═══ Dataset excerpts

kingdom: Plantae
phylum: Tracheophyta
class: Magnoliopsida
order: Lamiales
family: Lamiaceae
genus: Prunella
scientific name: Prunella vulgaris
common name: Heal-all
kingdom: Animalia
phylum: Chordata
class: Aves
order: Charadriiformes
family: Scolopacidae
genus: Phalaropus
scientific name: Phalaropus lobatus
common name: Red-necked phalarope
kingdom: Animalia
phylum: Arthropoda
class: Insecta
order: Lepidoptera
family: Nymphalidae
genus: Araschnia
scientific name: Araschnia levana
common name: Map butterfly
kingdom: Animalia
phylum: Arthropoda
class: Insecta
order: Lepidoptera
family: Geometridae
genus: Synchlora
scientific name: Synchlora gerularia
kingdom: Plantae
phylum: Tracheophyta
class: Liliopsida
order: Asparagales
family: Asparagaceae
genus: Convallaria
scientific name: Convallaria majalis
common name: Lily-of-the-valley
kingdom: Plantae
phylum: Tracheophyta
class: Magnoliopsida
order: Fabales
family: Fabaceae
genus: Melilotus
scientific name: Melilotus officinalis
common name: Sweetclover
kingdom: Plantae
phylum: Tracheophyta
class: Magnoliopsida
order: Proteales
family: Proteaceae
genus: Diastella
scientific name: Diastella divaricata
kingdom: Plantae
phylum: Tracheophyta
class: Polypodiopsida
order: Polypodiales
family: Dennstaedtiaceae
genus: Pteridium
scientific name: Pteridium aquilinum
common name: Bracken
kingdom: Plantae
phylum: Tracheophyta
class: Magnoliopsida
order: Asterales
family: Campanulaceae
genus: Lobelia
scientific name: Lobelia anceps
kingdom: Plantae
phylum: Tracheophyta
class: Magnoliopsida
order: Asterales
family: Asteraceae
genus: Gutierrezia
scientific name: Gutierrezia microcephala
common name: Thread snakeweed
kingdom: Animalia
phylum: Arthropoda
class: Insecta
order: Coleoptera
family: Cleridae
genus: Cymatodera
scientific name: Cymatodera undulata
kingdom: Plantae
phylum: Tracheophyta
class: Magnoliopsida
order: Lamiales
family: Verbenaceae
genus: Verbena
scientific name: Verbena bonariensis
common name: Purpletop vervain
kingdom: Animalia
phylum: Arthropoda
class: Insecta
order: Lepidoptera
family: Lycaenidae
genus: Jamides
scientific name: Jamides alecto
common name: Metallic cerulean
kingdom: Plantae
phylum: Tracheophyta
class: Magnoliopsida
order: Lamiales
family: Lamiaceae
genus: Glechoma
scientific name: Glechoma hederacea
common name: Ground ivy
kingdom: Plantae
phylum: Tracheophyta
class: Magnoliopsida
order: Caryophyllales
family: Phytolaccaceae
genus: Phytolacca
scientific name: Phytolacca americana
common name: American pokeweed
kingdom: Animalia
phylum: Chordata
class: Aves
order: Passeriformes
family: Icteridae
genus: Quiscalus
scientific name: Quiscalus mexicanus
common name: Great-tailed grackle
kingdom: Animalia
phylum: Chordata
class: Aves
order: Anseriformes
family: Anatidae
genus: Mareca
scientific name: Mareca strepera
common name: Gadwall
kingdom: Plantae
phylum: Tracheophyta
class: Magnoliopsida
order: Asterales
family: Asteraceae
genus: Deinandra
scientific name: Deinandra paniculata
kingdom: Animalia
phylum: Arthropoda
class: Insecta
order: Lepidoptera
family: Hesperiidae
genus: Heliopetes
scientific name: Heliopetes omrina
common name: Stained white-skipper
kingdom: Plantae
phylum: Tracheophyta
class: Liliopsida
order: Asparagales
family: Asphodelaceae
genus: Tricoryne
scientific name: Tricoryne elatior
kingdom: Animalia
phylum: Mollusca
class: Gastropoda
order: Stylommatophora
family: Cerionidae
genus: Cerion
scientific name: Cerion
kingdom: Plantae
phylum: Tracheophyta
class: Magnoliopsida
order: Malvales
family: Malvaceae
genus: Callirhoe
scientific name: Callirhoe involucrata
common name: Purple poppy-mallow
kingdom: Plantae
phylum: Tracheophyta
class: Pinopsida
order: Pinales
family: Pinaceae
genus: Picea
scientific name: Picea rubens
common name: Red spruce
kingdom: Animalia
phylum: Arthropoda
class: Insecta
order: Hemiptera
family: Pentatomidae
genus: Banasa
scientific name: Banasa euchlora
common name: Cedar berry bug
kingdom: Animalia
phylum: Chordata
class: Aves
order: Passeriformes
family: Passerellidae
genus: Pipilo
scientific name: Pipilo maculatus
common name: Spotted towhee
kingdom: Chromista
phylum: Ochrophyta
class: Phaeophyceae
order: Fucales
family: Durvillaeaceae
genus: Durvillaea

══════

_Brief_. Write out all the records again, swapping "common name" for "everyday name" and changing nothing else.

_Written answer_.
kingdom: Plantae
phylum: Tracheophyta
class: Magnoliopsida
order: Lamiales
family: Lamiaceae
genus: Prunella
scientific name: Prunella vulgaris
everyday name: Heal-all
kingdom: Animalia
phylum: Chordata
class: Aves
order: Charadriiformes
family: Scolopacidae
genus: Phalaropus
scientific name: Phalaropus lobatus
everyday name: Red-necked phalarope
kingdom: Animalia
phylum: Arthropoda
class: Insecta
order: Lepidoptera
family: Nymphalidae
genus: Araschnia
scientific name: Araschnia levana
everyday name: Map butterfly
kingdom: Animalia
phylum: Arthropoda
class: Insecta
order: Lepidoptera
family: Geometridae
genus: Synchlora
scientific name: Synchlora gerularia
kingdom: Plantae
phylum: Tracheophyta
class: Liliopsida
order: Asparagales
family: Asparagaceae
genus: Convallaria
scientific name: Convallaria majalis
everyday name: Lily-of-the-valley
kingdom: Plantae
phylum: Tracheophyta
class: Magnoliopsida
order: Fabales
family: Fabaceae
genus: Melilotus
scientific name: Melilotus officinalis
everyday name: Sweetclover
kingdom: Plantae
phylum: Tracheophyta
class: Magnoliopsida
order: Proteales
family: Proteaceae
genus: Diastella
scientific name: Diastella divaricata
kingdom: Plantae
phylum: Tracheophyta
class: Polypodiopsida
order: Polypodiales
family: Dennstaedtiaceae
genus: Pteridium
scientific name: Pteridium aquilinum
everyday name: Bracken
kingdom: Plantae
phylum: Tracheophyta
class: Magnoliopsida
order: Asterales
family: Campanulaceae
genus: Lobelia
scientific name: Lobelia anceps
kingdom: Plantae
phylum: Tracheophyta
class: Magnoliopsida
order: Asterales
family: Asteraceae
genus: Gutierrezia
scientific name: Gutierrezia microcephala
everyday name: Thread snakeweed
kingdom: Animalia
phylum: Arthropoda
class: Insecta
order: Coleoptera
family: Cleridae
genus: Cymatodera
scientific name: Cymatodera undulata
kingdom: Plantae
phylum: Tracheophyta
class: Magnoliopsida
order: Lamiales
family: Verbenaceae
genus: Verbena
scientific name: Verbena bonariensis
everyday name: Purpletop vervain
kingdom: Animalia
phylum: Arthropoda
class: Insecta
order: Lepidoptera
family: Lycaenidae
genus: Jamides
scientific name: Jamides alecto
everyday name: Metallic cerulean
kingdom: Plantae
phylum: Tracheophyta
class: Magnoliopsida
order: Lamiales
family: Lamiaceae
genus: Glechoma
scientific name: Glechoma hederacea
everyday name: Ground ivy
kingdom: Plantae
phylum: Tracheophyta
class: Magnoliopsida
order: Caryophyllales
family: Phytolaccaceae
genus: Phytolacca
scientific name: Phytolacca americana
everyday name: American pokeweed
kingdom: Animalia
phylum: Chordata
class: Aves
order: Passeriformes
family: Icteridae
genus: Quiscalus
scientific name: Quiscalus mexicanus
everyday name: Great-tailed grackle
kingdom: Animalia
phylum: Chordata
class: Aves
order: Anseriformes
family: Anatidae
genus: Mareca
scientific name: Mareca strepera
everyday name: Gadwall
kingdom: Plantae
phylum: Tracheophyta
class: Magnoliopsida
order: Asterales
family: Asteraceae
genus: Deinandra
scientific name: Deinandra paniculata
kingdom: Animalia
phylum: Arthropoda
class: Insecta
order: Lepidoptera
family: Hesperiidae
genus: Heliopetes
scientific name: Heliopetes omrina
everyday name: Stained white-skipper
kingdom: Plantae
phylum: Tracheophyta
class: Liliopsida
order: Asparagales
family: Asphodelaceae
genus: Tricoryne
scientific name: Tricoryne elatior
kingdom: Animalia
phylum: Mollusca
class: Gastropoda
order: Stylommatophora
family: Cerionidae
genus: Cerion
scientific name: Cerion
kingdom: Plantae
phylum: Tracheophyta
class: Magnoliopsida
order: Malvales
family: Malvaceae
genus: Callirhoe
scientific name: Callirhoe involucrata
everyday name: Purple poppy-mallow
kingdom: Plantae
phylum: Tracheophyta
class: Pinopsida
order: Pinales
family: Pinaceae
genus: Picea
scientific name: Picea rubens
everyday name: Red spruce
kingdom: Animalia
phylum: Arthropoda
class: Insecta
order: Hemiptera
family: Pentatomidae
genus: Banasa
scientific name: Banasa euchlora
everyday name: Cedar berry bug
kingdom: Animalia
phylum: Chordata
class: Aves
order: Passeriformes
family: Passerellidae
genus: Pipilo
scientific name: Pipilo maculatus
everyday name: Spotted towhee
kingdom: Chromista
phylum: Ochrophyta
class: Phaeophyceae
order: Fucales
family: Durvillaeaceae
genus: Durvillaea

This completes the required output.